11 Le CS est composé de trois types d’acteurs : l’organisation qui a une tâche à réaliser, la foule prête à contribuer, la plate-forme qui les met en relation. Si les travaux en gestion mettent l’accent sur l’acteur « organisation », il y a peu de données empiriques sur les entreprises recourant au CS (Felstiner, 2011). La notion abstraite de foule offre une catégorisation nouvelle des ressources de l’entreprise. Elle donne un nom à la multitude et à la diversité des contributeurs potentiels. Elle caractérise le CS en tant que dispositif sociotechnique instrumentant le recours aux ressources des internautes.
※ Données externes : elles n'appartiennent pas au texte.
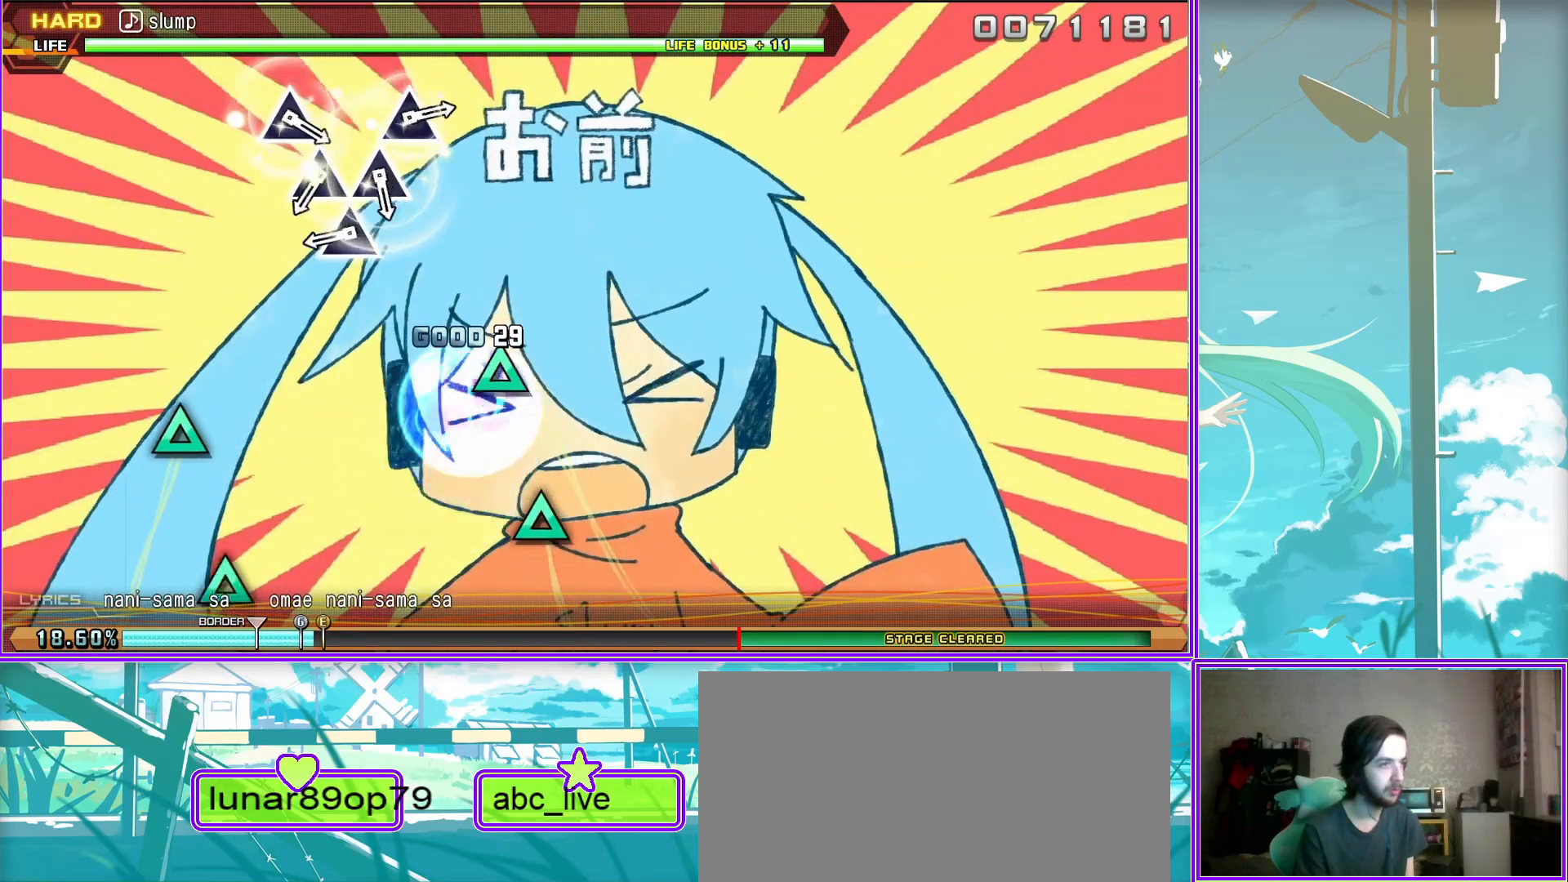
{"buttons": ["TRIANGLE"], "left_stick": "center", "right_stick": "center", "events": [[67, "TRIANGLE", "down"], [117, "TRIANGLE", "up"], [250, "TRIANGLE", "down"], [317, "TRIANGLE", "up"], [417, "TRIANGLE", "down"]]}
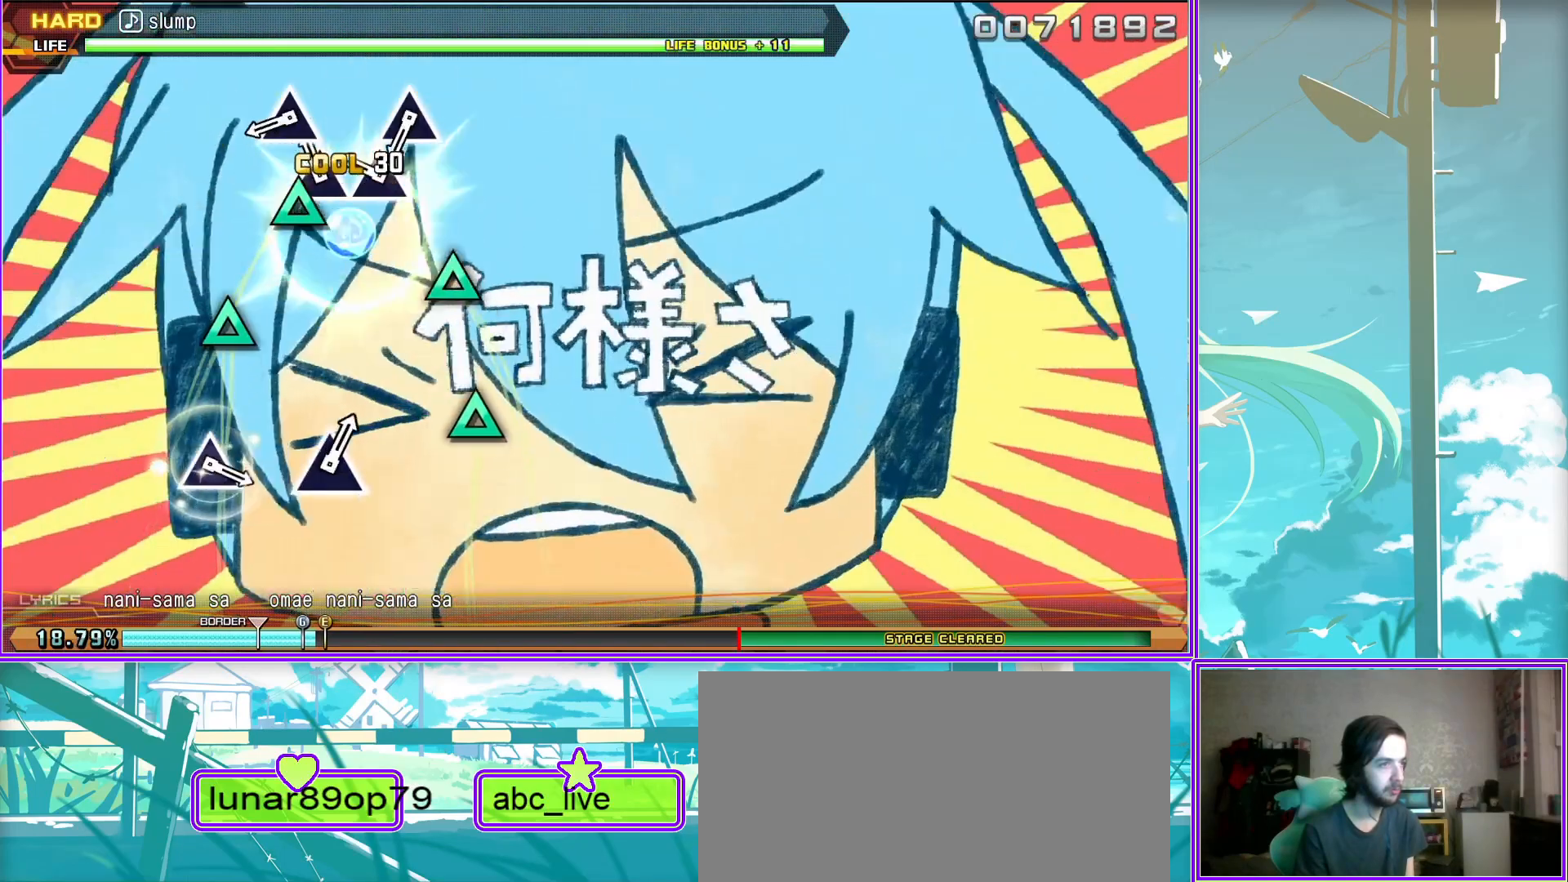
{"buttons": ["TRIANGLE"], "left_stick": "center", "right_stick": "center", "events": [[33, "TRIANGLE", "up"], [133, "TRIANGLE", "down"], [217, "TRIANGLE", "up"], [483, "TRIANGLE", "down"]]}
Elle fonde un argumentaire intéressant l’entreprise autour de quatre avantages : la quantité des ressources mobilisables (des milliers de contributeurs en quelques heures), leur accessibilité permanente et rapide, gage de réactivité et de flexibilité pour l’entreprise, une intelligence collective supérieure à celle d’un individu, aussi expert soit-il, un renouvellement rapide des idées, des informations, des connaissances. Si ces avantages sont souvent rappelés, on connaît peu les acteurs composant cette foule. Seules quelques études portent sur les motivations des contributeurs (Brabham, 2013 ; Lebraty et Lobre, 2010). Ce manque de recherche conduit à voir dans la foule une multitude d’amateurs cherchant un lieu où exprimer leurs passions, alors que dans de nombreux secteurs comme la photographie ou la publicité, elle se compose de professionnels tentant leur chance pour vivre de leur travail (Brabham, 2013).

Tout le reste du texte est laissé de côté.